Data provided:
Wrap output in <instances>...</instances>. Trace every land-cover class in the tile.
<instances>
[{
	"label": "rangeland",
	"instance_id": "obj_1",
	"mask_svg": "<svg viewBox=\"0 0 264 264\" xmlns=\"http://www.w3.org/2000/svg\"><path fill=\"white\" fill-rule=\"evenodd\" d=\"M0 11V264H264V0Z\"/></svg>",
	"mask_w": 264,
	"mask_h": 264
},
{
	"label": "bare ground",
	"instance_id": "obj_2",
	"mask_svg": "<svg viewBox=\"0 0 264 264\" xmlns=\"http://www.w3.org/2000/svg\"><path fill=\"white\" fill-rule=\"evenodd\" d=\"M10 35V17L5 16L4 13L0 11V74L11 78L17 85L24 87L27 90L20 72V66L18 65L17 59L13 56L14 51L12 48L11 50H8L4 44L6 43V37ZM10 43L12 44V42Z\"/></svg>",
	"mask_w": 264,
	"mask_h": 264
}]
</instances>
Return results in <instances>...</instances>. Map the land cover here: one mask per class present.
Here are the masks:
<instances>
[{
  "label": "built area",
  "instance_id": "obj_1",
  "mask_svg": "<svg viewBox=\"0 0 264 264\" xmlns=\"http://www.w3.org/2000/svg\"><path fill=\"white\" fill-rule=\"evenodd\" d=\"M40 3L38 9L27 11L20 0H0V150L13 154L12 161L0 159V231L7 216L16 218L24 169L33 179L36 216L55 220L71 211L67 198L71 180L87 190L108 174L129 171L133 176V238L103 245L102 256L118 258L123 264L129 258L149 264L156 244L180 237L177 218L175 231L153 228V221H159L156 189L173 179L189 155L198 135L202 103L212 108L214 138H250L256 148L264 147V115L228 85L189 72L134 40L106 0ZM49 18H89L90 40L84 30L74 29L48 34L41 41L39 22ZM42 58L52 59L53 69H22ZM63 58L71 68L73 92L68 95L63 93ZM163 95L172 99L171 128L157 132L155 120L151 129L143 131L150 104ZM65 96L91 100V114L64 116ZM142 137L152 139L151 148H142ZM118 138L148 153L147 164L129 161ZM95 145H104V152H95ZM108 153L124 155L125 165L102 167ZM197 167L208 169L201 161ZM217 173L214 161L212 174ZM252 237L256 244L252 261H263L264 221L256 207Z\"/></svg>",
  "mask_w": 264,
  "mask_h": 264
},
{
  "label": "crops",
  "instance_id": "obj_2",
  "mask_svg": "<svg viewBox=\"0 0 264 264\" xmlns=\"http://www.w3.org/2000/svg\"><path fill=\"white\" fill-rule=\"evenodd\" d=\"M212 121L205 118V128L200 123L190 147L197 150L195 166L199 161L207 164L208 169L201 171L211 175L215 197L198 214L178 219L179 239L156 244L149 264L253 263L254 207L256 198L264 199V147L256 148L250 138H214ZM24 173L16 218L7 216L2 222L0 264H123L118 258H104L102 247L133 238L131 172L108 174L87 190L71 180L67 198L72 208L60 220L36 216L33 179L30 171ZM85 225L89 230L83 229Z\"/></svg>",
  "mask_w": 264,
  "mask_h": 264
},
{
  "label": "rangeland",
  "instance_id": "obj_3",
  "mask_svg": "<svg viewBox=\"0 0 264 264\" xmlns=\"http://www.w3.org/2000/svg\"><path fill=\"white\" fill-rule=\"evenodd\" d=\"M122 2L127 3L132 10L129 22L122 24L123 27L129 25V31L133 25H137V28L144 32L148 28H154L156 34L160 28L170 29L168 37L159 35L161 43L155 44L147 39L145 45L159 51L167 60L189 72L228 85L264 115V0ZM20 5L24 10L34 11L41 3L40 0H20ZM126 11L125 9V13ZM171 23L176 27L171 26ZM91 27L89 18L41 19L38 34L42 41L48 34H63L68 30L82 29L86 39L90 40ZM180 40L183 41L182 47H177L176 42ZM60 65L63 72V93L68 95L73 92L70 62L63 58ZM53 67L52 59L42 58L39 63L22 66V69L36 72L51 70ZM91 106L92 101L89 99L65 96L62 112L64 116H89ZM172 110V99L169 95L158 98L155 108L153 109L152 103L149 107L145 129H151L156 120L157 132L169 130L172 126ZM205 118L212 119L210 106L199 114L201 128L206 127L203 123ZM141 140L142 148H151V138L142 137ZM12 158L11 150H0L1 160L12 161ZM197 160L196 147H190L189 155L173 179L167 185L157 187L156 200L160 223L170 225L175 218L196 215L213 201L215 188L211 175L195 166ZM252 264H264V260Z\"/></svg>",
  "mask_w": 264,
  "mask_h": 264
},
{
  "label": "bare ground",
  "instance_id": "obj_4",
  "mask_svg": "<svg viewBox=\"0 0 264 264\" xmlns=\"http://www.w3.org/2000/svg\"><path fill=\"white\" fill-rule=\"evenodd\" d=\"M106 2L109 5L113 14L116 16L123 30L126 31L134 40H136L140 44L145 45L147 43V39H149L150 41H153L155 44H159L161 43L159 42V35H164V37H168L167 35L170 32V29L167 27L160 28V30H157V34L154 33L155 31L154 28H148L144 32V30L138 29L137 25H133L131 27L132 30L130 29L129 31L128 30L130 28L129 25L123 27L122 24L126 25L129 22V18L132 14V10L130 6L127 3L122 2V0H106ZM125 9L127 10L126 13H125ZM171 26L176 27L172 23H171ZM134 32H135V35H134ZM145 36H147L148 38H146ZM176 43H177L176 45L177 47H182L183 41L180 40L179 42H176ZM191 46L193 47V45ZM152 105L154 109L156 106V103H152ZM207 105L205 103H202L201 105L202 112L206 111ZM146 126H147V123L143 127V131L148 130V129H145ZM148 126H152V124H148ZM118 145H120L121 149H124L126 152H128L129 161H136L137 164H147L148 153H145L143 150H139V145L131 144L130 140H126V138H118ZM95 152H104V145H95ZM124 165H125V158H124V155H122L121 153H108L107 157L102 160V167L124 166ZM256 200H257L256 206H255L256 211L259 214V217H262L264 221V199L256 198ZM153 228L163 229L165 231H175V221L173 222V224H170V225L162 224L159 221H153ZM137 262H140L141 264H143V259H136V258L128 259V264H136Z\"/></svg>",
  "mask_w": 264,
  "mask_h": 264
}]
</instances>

Goal: Find every line of the records that contains the string "class" with matching case, and copy each of those lines in full.

Exercise answer:
Wrap output in <instances>...</instances>. Trace every land-cover class in the tile.
Return results in <instances>...</instances>. Map the land cover here: one mask per class present.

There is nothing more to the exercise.